──────── Excerpted text ────────

Dare2Solve
Given a singly linked list, the goal is to find the maximum twin sum of the list. A twin sum is defined as the sum of a node's value and its counterpart from the other end of the list. Specifically, we pair the first node with the last node, the second node with the second last node, and so on. We want to find the maximum of these sums.
The problem requires us to find pairs of nodes in a linked list that are equidistant from the ends and compute their sums. The maximum of these sums is our desired result. This problem can be effectively solved by splitting the list into two halves, reversing the second half, and then comparing corresponding elements in the two halves.

────────

Directive a => Reproduce the twin sum explanation word for word.

──────── Dataset entries ────────

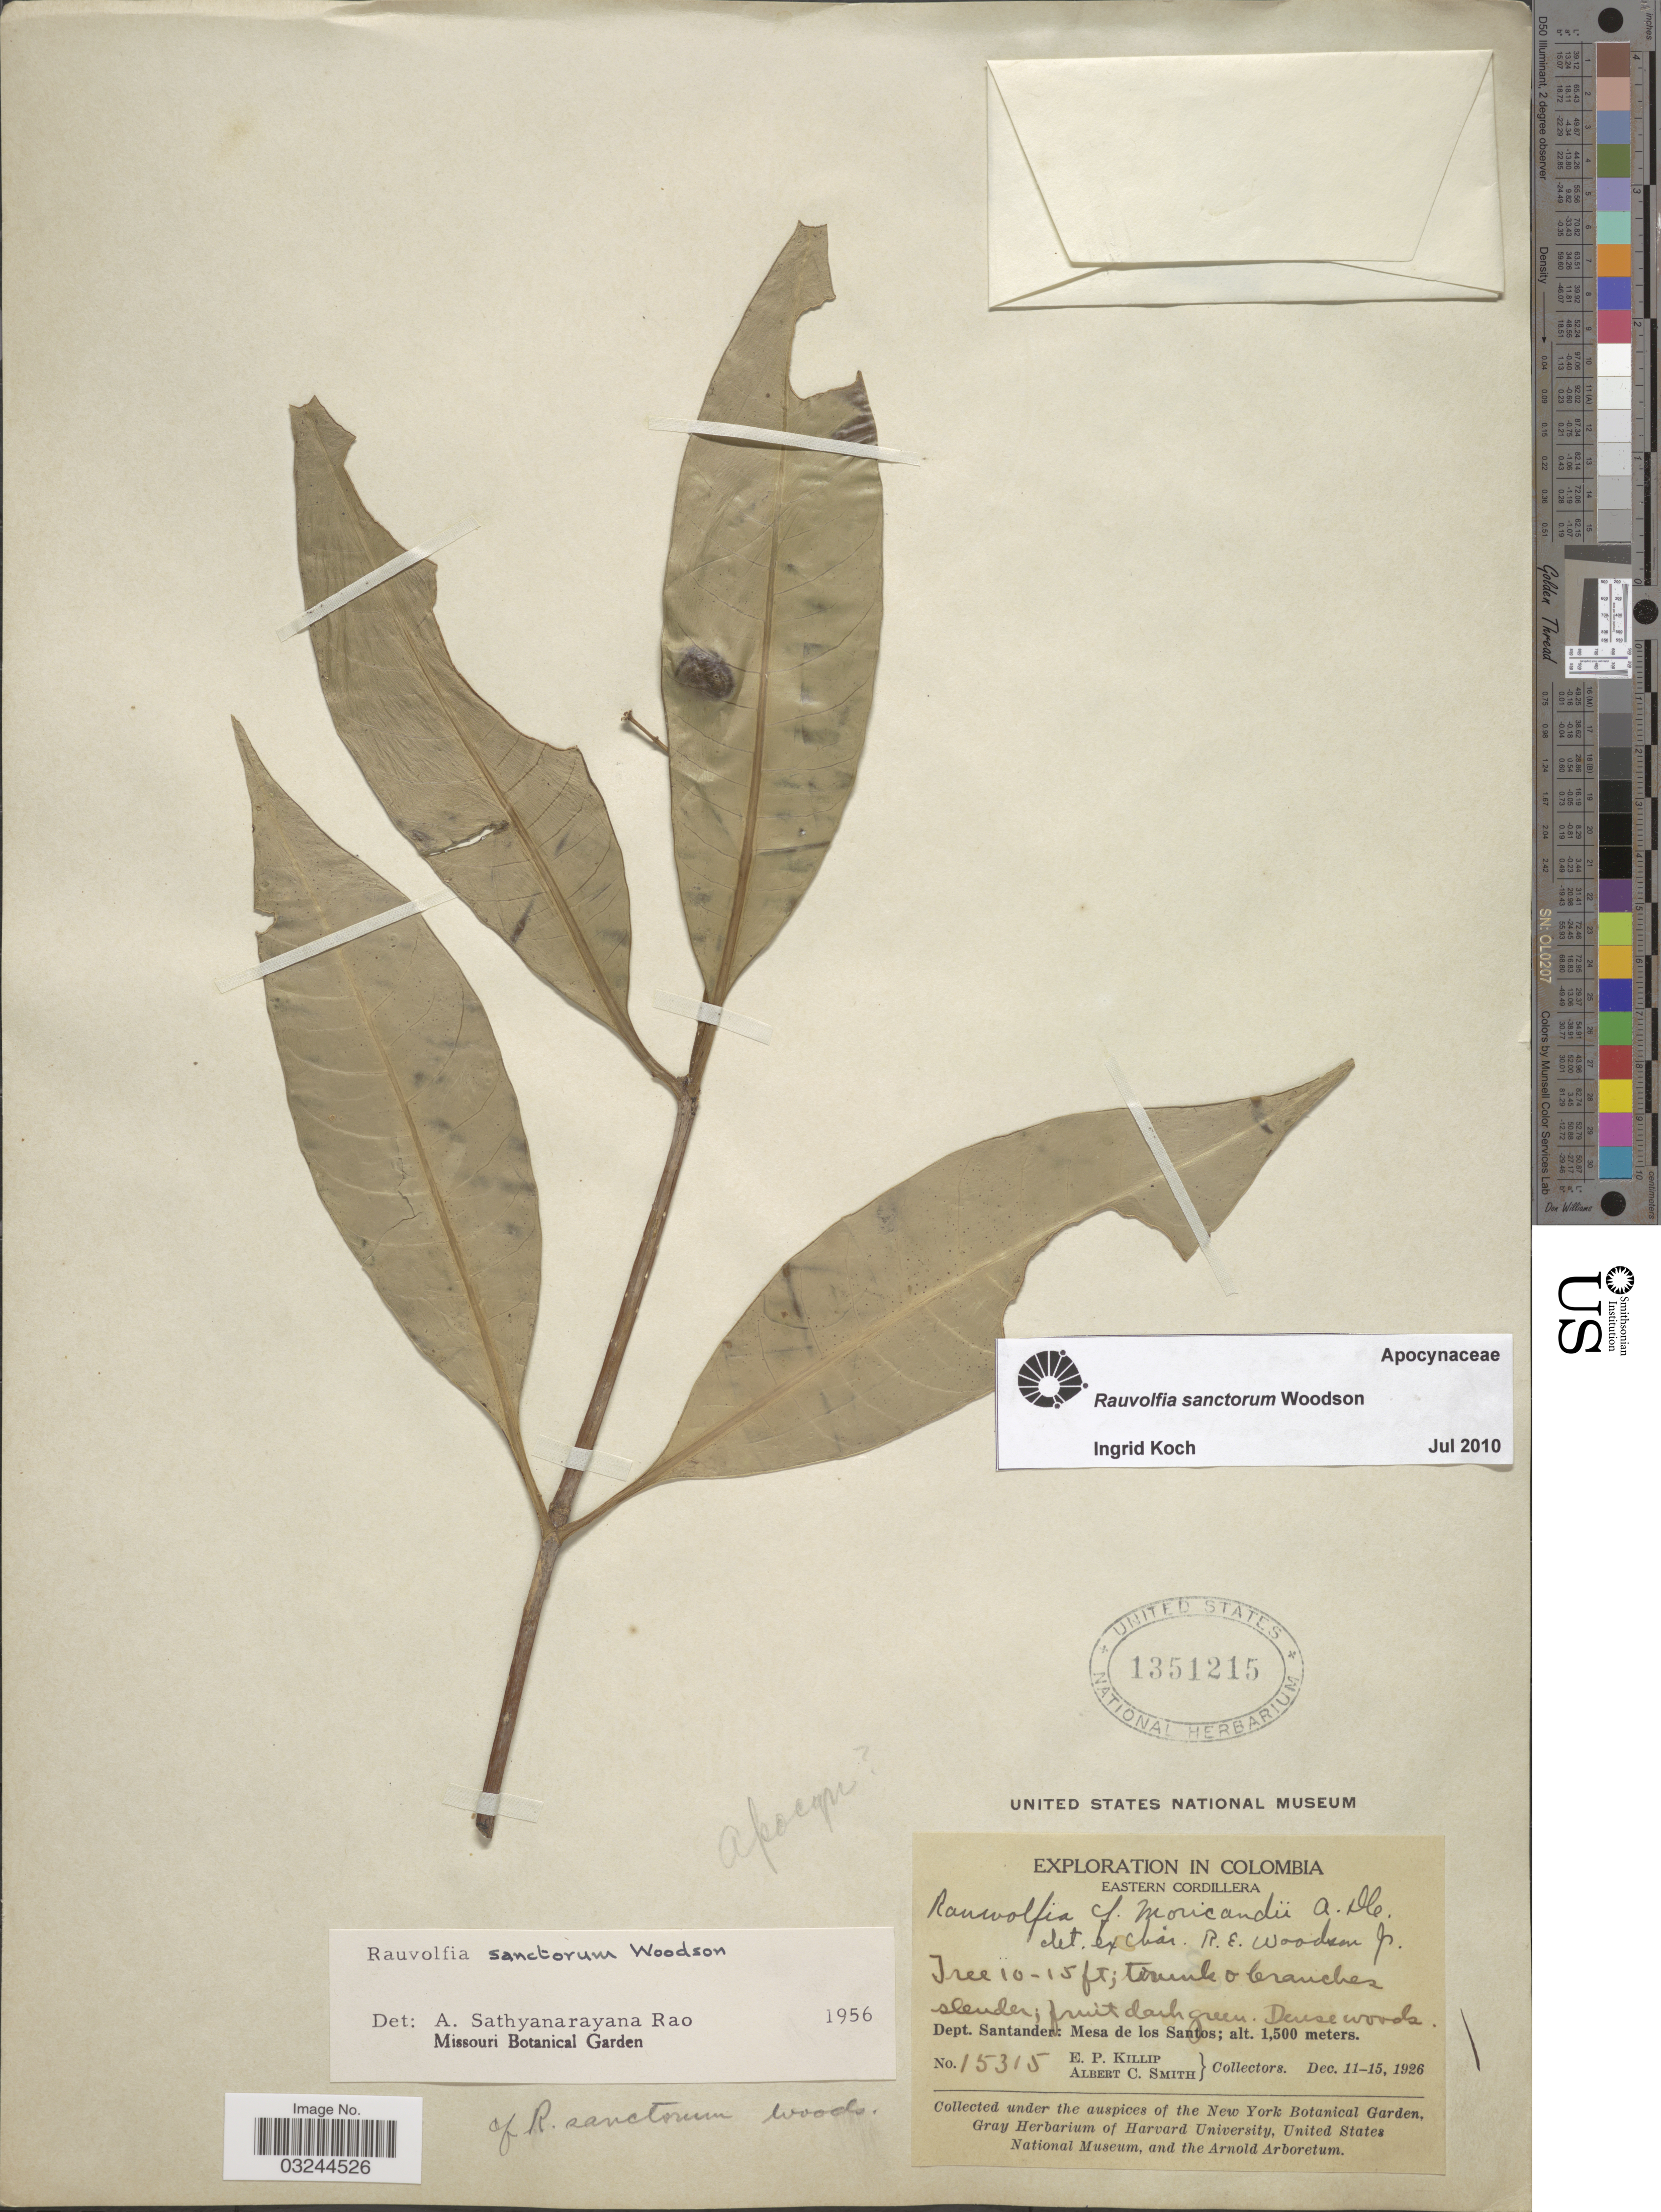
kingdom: Plantae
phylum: Tracheophyta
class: Magnoliopsida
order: Gentianales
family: Apocynaceae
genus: Rauvolfia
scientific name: Rauvolfia sanctorum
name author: Woodson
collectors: E. P. Killip & A. C. Smith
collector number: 15315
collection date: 1926-12-11/1926-12-15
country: Colombia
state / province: Santander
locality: Eastern Cordillera. Dept. Santander: Mesa de los Santos.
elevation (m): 1500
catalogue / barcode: US 1351215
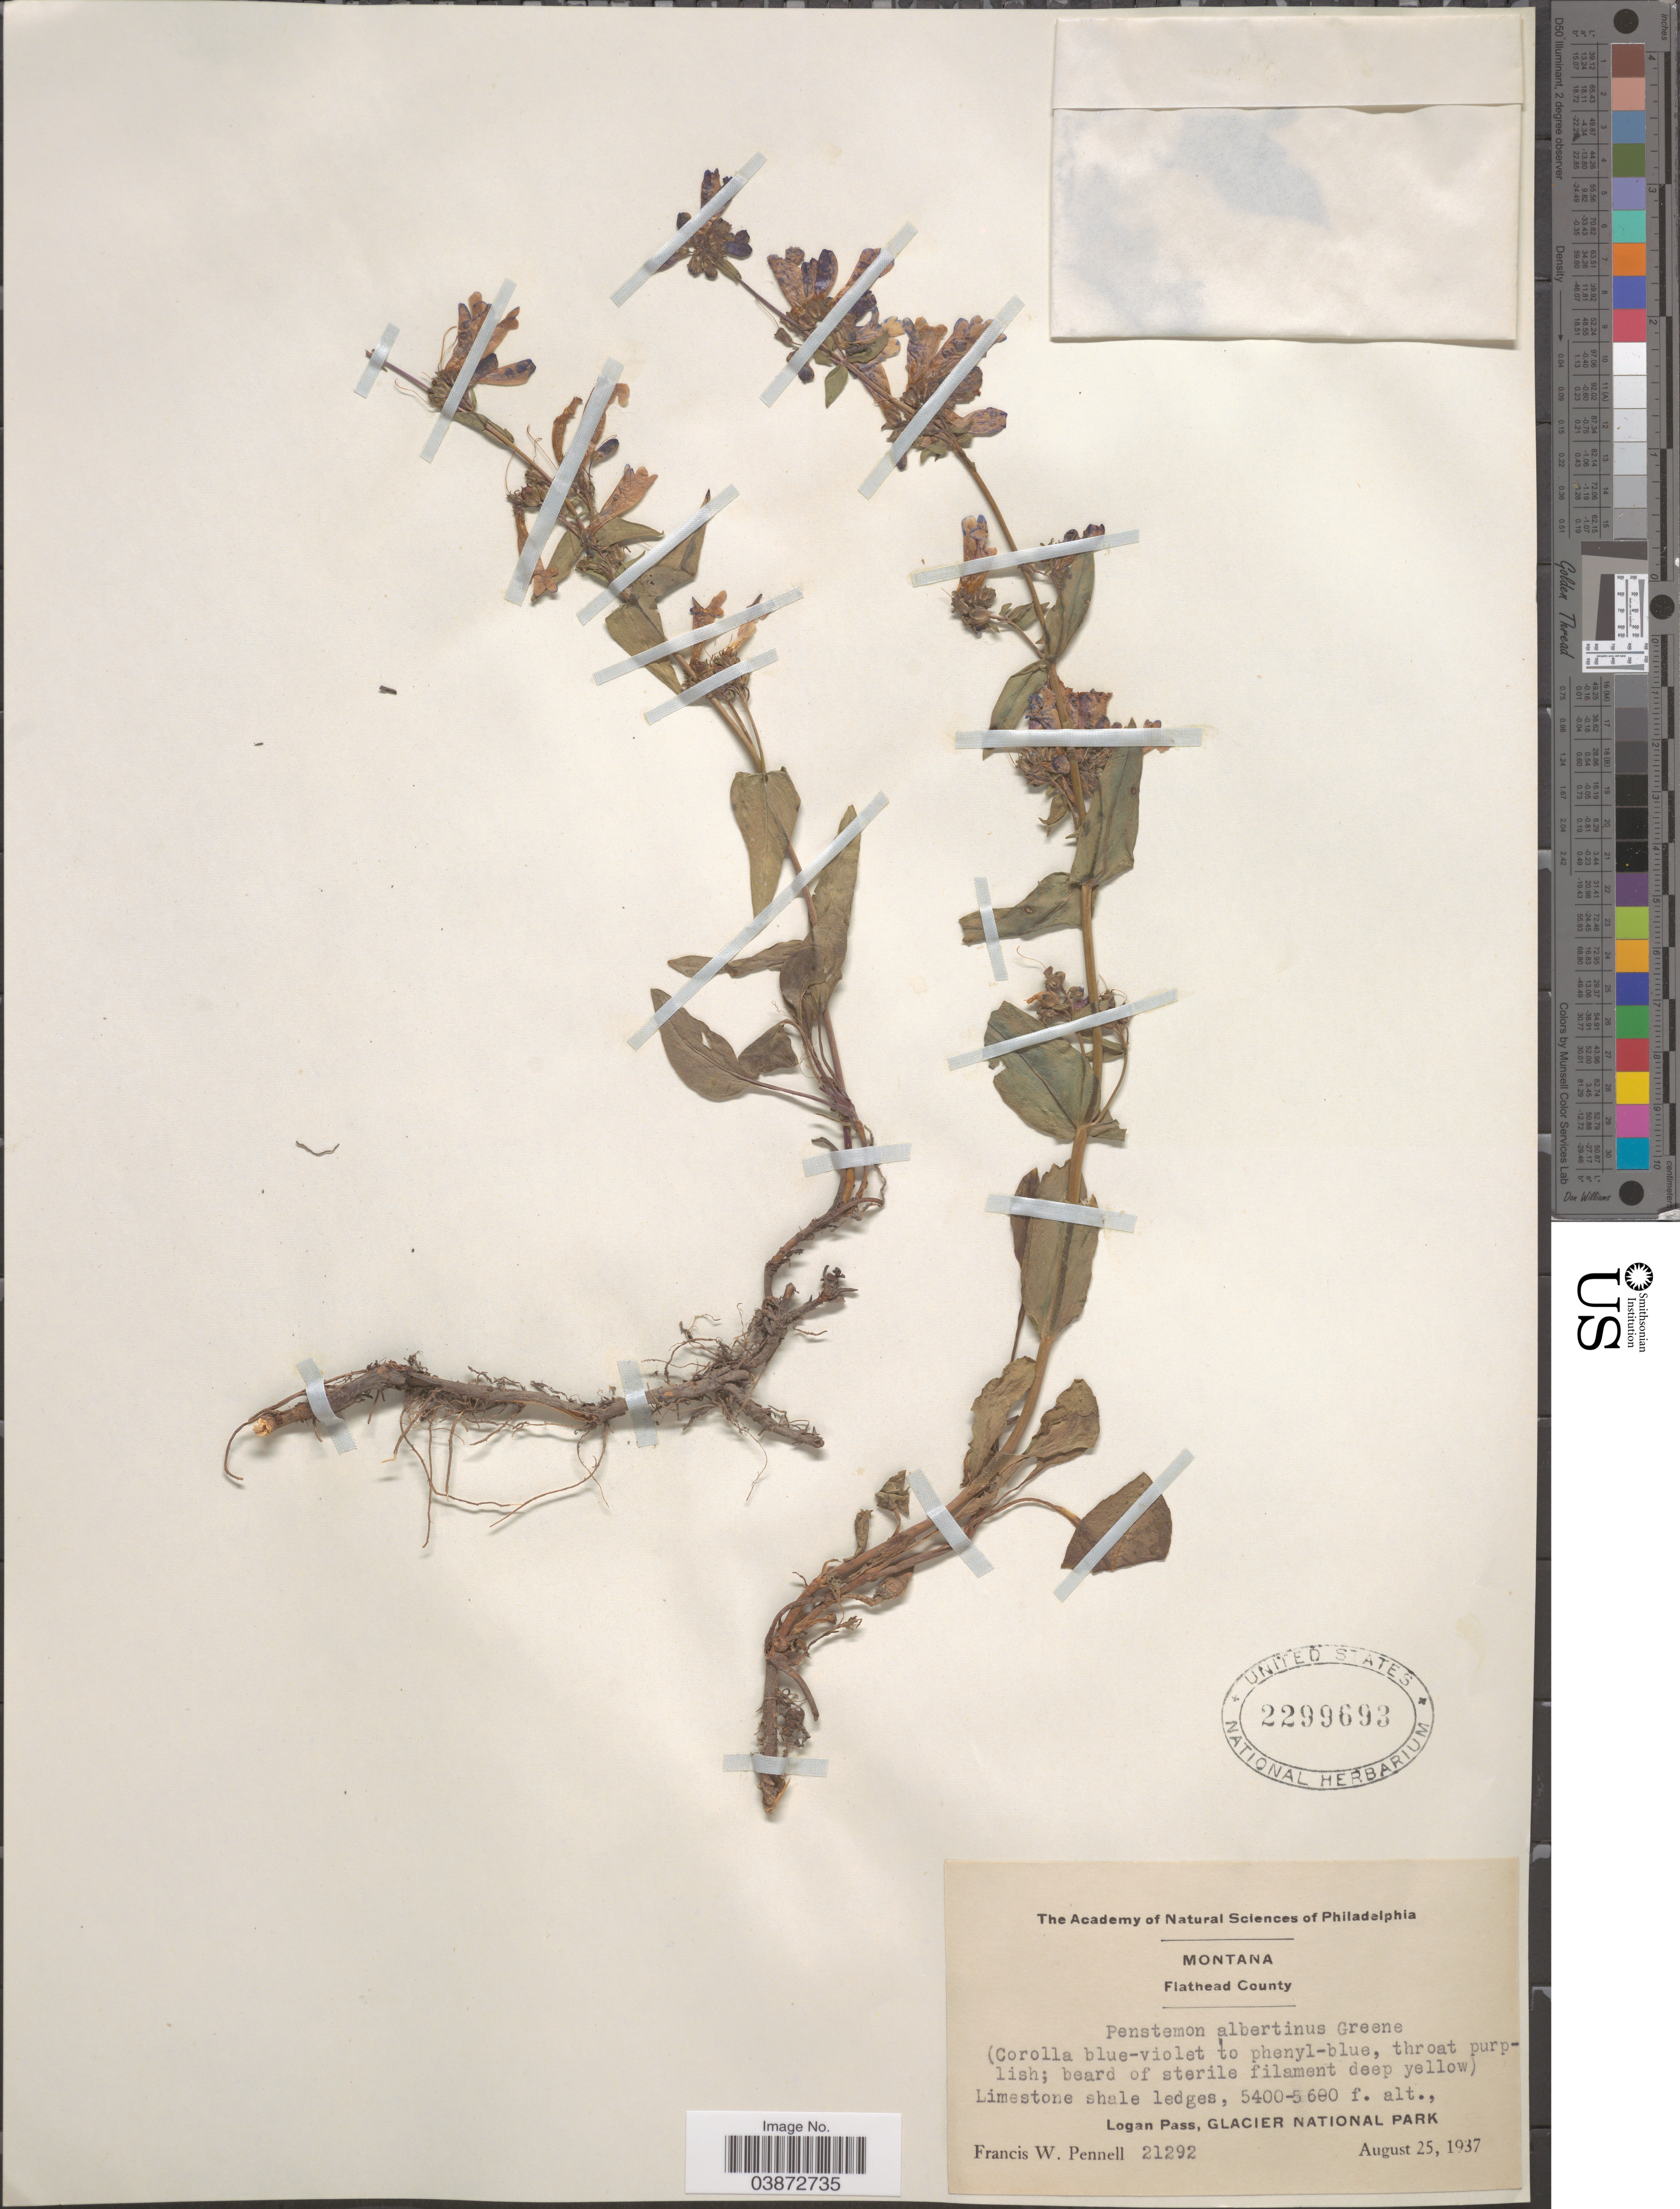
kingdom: Plantae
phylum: Tracheophyta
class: Magnoliopsida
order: Lamiales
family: Plantaginaceae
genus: Penstemon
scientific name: Penstemon albertinus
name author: Greene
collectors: F. W. Pennell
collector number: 21292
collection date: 1937-08-25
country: United States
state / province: Montana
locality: Flathead County. Logan Pass, Glacier National Park.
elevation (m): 1646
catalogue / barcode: US 2299693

────────

Directive b => Write out again only the lines of the records from the one holding "state / province: Montana" through the end of the records, inclusive. Switch "locality" to "site" and leave everything else unchanged.

Correct answer a =>
Dare2Solve
Given a singly linked list, the goal is to find the maximum twin sum of the list. A twin sum is defined as the sum of a node's value and its counterpart from the other end of the list. Specifically, we pair the first node with the last node, the second node with the second last node, and so on. We want to find the maximum of these sums.
The problem requires us to find pairs of nodes in a linked list that are equidistant from the ends and compute their sums. The maximum of these sums is our desired result. This problem can be effectively solved by splitting the list into two halves, reversing the second half, and then comparing corresponding elements in the two halves.

Correct answer b =>
state / province: Montana
site: Flathead County. Logan Pass, Glacier National Park.
elevation (m): 1646
catalogue / barcode: US 2299693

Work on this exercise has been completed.